The cable broadband provider Virgin Media has fixed multiple flaws in its Super Hub 3.0 which were identified by researchers from NCC Group.

Virgin Media says it has fixed mixed multiple security vulnerabilities in its Super Hub 3.0 home broadband router modem following proof of concept exploits by a researcher at NCC Group.

The vulnerabilities would enable an attacker to remotely monitor traffic on home networks and execute commands on the device.

The flaws were discovered and disclosed to Virgin Media by Balazs Bucsay, managing security consultant at NCC Group.

The research was conducted over several months in 2016/17 and disclosed to Virgin Media in March 2017. Virgin Media confirmed that it patched the vulnerabilities in July 2018.

The exploit relied on leveraging multiple vulnerabilities to remotely authenticate as an administrator on the router without any intervention by the device owner.

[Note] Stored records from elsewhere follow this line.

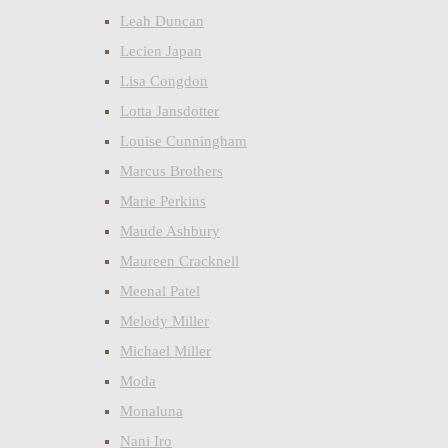
Leah Duncan
Lecien Japan
Lisa Congdon
Lotta Jansdotter
Louise Cunningham
Marcus Brothers
Marie Perkins
Maude Ashbury
Maureen Cracknell
Meenal Patel
Melody Miller
Michael Miller
Moda
Monaluna
Nani Iro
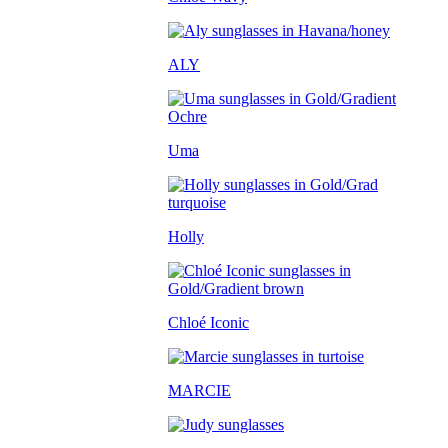
ALY
Uma
Holly
Chloé Iconic
MARCIE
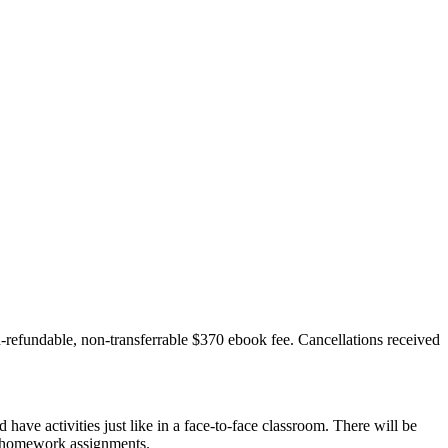
n-refundable, non-transferrable $370 ebook fee. Cancellations received
ave activities just like in a face-to-face classroom. There will be
he homework assignments.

Bucsay exploited three static cookies within the firmware’s web service binary, NCC said. This enabled him to bypass the authentication and authorisation functions to get admin privileges.

The exploit could be embedded in web pages and sent to users via spear-phishing emails.

Bucsay’s research into the modem was prompted by receiving one as a home customer of Virgin Media in 2016. Within hours of connecting the device to his network, he had discovered a remote command execution bug. This led to the discovery of further bugs which he was able to chain together into an exploit that enabled him to acquire control of the device remotely without any user interaction.

Commenting on the research, Balazs Bucsay said: "This discovery should alert other internet service providers to the importance of checking and upgrading the security of any third-party hardware they use.

"Vendors often supply the same firmware with small modifications to white label the product for different customers.

"Virgin Media should be praised for taking these vulnerabilities seriously in order to protect their customers, and its vital that other providers follow their lead by upgrading their firmware."

A spokesperson for Virgin Media told SC that the issues have been fixed. "We have seen no evidence that these advanced technical exploits, carried out by NCC as a proof of concept, were used maliciously to impact customers," the company said. Patches have been rolled out automatically to Virgin Media customers so no action is required from them.

Details of Bucsay’s exploit are detailed in the NCC Group blog.